President Donald Trump's abrupt announcement in late December that the United States would be ending its involvement in Syria's long-running, bloody civil war received cheers from non-interventionists, but subsequent comments from senior administration officials have cast doubt on the chances that U.S. troops will be out of the country anytime soon.
During a trip to Israel on Sunday, National Security Advisor John Bolton said that any withdrawal of military forces was conditioned on the total defeat of ISIS, plus assurances from Turkey that they would not attack U.S.-allied Kurdish militias.
"We don't think the Turks ought to undertake military action that's not fully coordinated with and agreed to by the United States, at a minimum so they don't endanger our troops," said Bolton, according to The New York Times.
Trump's secretary of state, Mike Pompeo, is also headed to the Middle East this week, where he will, according to comments from a senior administration official, try to persuade America's Arab allies that "the United States is not leaving the Middle East. Despite reports to the contrary and false narratives surrounding the Syria decision, we are not going anywhere."
All of this stands in marked contrast to statements from Trump himself.
On December 19, Trump announced that the U.S.'s goal of defeating ISIS in Syria was complete, ending the need for American forces to be in the country.
"We have won against ISIS. We have beaten them and beaten them badly," said Trump in a video message posted to Twitter. "It's time for our troops to come back home."

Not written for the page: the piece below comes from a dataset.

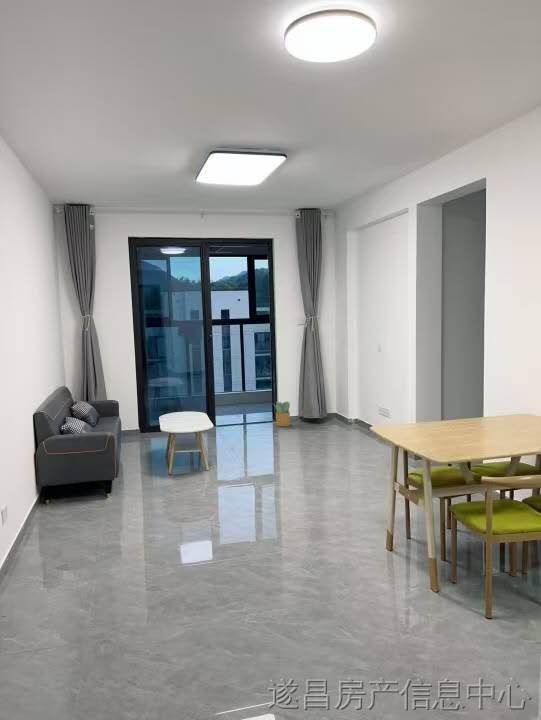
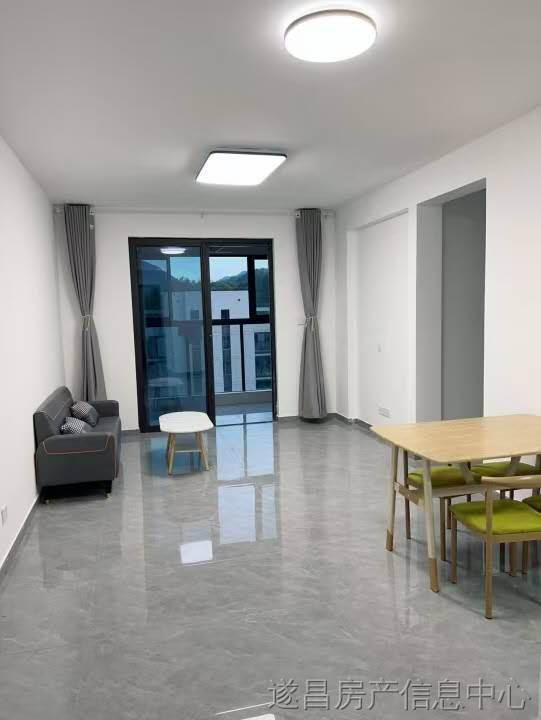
- potted plant [273,400,291,427]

The timetable for this withdrawal was initially 30 days, which the traditionally hawkish Washington commentariat criticized as a reckless gift to Russian President Vladimir Putin and other American rivals in the region. The decision reportedly prompted Defense Secretary James Mattis to resign.
Trump later pushed back that 30-day window to four months. Comments from Bolton and other officials now suggest that any fixed schedule for withdrawal is toast.
This kind of walkback is hardly unprecedented. Back in Spring 2018, Trump announced at a rally that U.S. forces would be pulling out of Syria "very soon"; he even froze reconstruction funding for the country. The president was eventually persuaded to change course by his National Security Council.
The conditions Bolton is demanding are not the kind of things that can be completed overnight, says Emma Ashford, a foreign policy expert at the Cato Institute.
"Some of these things like protecting the Kurds, might be possible working with Turkey," says Ashford. A permanent defeat of ISIS, she tells Reason, would be a "very long-term commitment." Bolton has also said that U.S. troops would remain in Syria until Iranian forces had left, a goal Ashford described as "a generational effort."
All that said, statements from Bolton or Pompeo should not be read as definitive U.S. policy, but rather as what they want U.S. policy to be. Ashford notes that these pronouncements to the press may well be an attempt by two particularly hawkish members of the administration to publicly commit the ever-mercurial Trump to a course of action he instinctively opposes.
All this confusion only adds uncertainty to what is ultimately a wise decision to wind down U.S. involvement in Syria, says Ashford.
"Trump's instinct is absolutely right, withdrawing the troops makes sense," Ashford says. But "with U.S. policy so confused, it makes harder for every other actor in this conflict to figure out what they want to do."